Diante de tantos fatos surpreendentes no que diz respeito a atitudes e comportamento das pessoas que responderão pelo futuro, pais, professores, cuidadores, estudiosos e pesquisadores sociais recorrem a exemplos que, no passado, serviram de lição de vida para tantas gerações. Rememorar  culturas que enraízam por gerações que, aos poucos, vão se perdendo, por meio de aculturação é registrar transformações impostas em nome da melhoria de qualidade de vida, sendo mitificadas por vertentes mais resistentes ou desvirtuadas por convulsões sociais que alimentam hábitos em nome da evolução das espécies. A cada dia são exigidos posicionamentos que provocam reflexões sobre acertos e descaminhos de lições assimiladas ou cristalizadas. Se uma lição foi positiva e qualquer tempo ou espaço, por si mesma deve ser considerada como uma conquista. Por que deixar que o tempo se encarregue jogar no esquecimento um exemplo registrado como importante?

Conta-se que em um determinado ano da década de 60 do século XX, em distantes plagas do sertão nordestino, uma família de sitiantes vivia isolada do mundo moderno onde já existia bicicleta, automóveis, roupas de etiqueta, brinquedos de material rígido, que viria a ser, com a evolução, o plástico rígido. Certa boca-de-noite, o pai trabalhador chegava em casa, depois de mais um exaustivo dia de trabalho no roçado da cana de açúcar. Como de costume, ele trazia aos ombros, um feixe de olhos de cana que, triturado ao facão, servia diariamente de ração para um velho burro, seu aliado no transporte de legumes colhidos e ferramentas de trabalho.

Seu filho mais novo, estava diante da chama de fogo do candeeiro ( lamparina mantida a querosene, para iluminar o interior da choupana onde moravam. O pequeno sitiante “queimava” sob a chama branca, um pequeno carrinho de brinquedo. Como não era de costume ver o filho com brinquedos, porque nunca os dera, por falta de recursos, ou por nem saber se tais existiam, lá fora, onde já se prenunciavam os avanços. Quanto senso de observação! Aquele sitiante, ignorante nas letras, cientista na natureza, competente como pai-educador-formador foi tocado pelo sentimento ode responsabilidade  social e se perguntou: “Se meu filho não tem brinquedos, o que ele está queimando não é dele e, sendo assim, preciso agir, por mim, por e pelo dono do brinquedo”. –Não queime o brinquedo, meu filho, falou com voz grave ao filho. Surpreso com a presença silenciosa do pai, que quando chegava não deixava dúvidas quanto a sua presença que impunha respeito e exigia atenção. O garoto de 10 anos que parecia 6, pela pequenez do seu porte, olhou de modo infantil, parou o que estava fazendo ( queimando, por curiosidade, o brinquedo que estava em sua mão), e respondeu simples e puerilmente:  “-É meu!”.

════

Problemas a resolver -
**1.** De acordo com o trecho, quantos anos tinha o garoto que queimava o carrinho de brinquedo?
**2.** Transcreva do trecho a passagem que vai de "Conta-se que em" até "ferramentas de trabalho.".
Use somente o trecho como base.

════

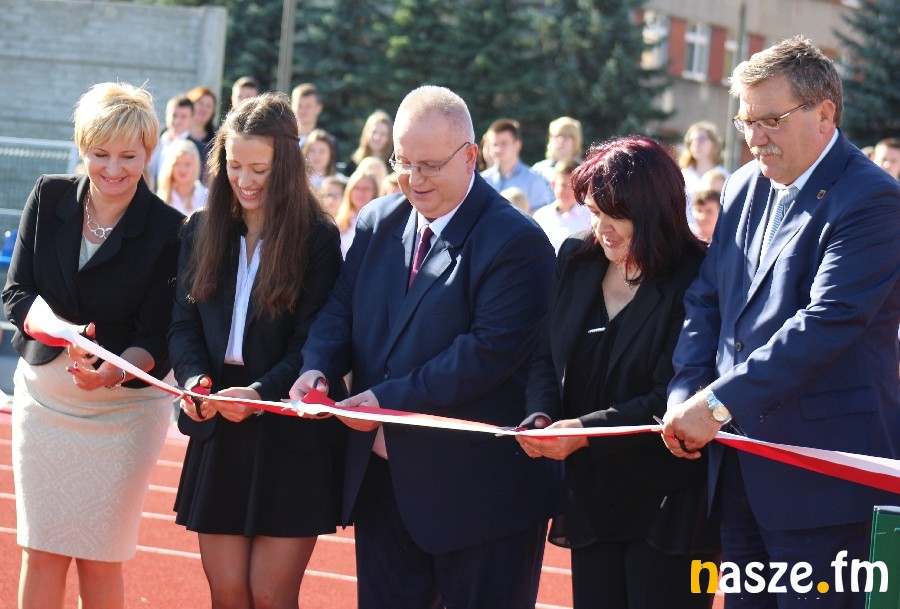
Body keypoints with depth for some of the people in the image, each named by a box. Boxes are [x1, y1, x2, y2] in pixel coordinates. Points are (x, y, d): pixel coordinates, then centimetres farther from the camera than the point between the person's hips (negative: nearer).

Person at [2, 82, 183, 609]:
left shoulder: (169, 230, -10)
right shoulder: (49, 199, -2)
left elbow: (157, 337, -11)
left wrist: (115, 369, -33)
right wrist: (62, 333, -23)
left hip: (125, 406, -2)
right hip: (45, 396, 3)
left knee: (100, 558, 3)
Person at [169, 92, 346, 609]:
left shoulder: (319, 238, -5)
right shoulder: (203, 231, 9)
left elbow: (313, 343, -9)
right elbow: (184, 323, 7)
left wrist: (260, 393, -25)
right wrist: (194, 378, -14)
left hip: (292, 437, -4)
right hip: (219, 434, 4)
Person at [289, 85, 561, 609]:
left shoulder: (516, 242, -15)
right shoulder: (378, 223, 9)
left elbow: (491, 350, -23)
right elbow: (341, 309, 11)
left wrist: (391, 398, -24)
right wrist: (318, 367, -12)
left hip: (478, 491, -7)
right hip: (383, 482, 7)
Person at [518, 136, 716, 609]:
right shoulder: (575, 261, 7)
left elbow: (673, 398, -17)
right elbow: (545, 356, 9)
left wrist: (584, 430, -22)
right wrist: (540, 418, -10)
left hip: (667, 504, -6)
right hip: (590, 496, 6)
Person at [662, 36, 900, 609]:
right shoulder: (745, 187, 12)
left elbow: (826, 322, -23)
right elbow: (707, 300, 11)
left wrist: (719, 403, -24)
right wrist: (686, 397, -5)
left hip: (821, 469, -8)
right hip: (742, 468, 8)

════

Respostas por tarefa -
**1.** Tinha 10 anos, embora parecesse ter 6.

**2.**
Conta-se que em um determinado ano da década de 60 do século XX, em distantes plagas do sertão nordestino, uma família de sitiantes vivia isolada do mundo moderno onde já existia bicicleta, automóveis, roupas de etiqueta, brinquedos de material rígido, que viria a ser, com a evolução, o plástico rígido. Certa boca-de-noite, o pai trabalhador chegava em casa, depois de mais um exaustivo dia de trabalho no roçado da cana de açúcar. Como de costume, ele trazia aos ombros, um feixe de olhos de cana que, triturado ao facão, servia diariamente de ração para um velho burro, seu aliado no transporte de legumes colhidos e ferramentas de trabalho.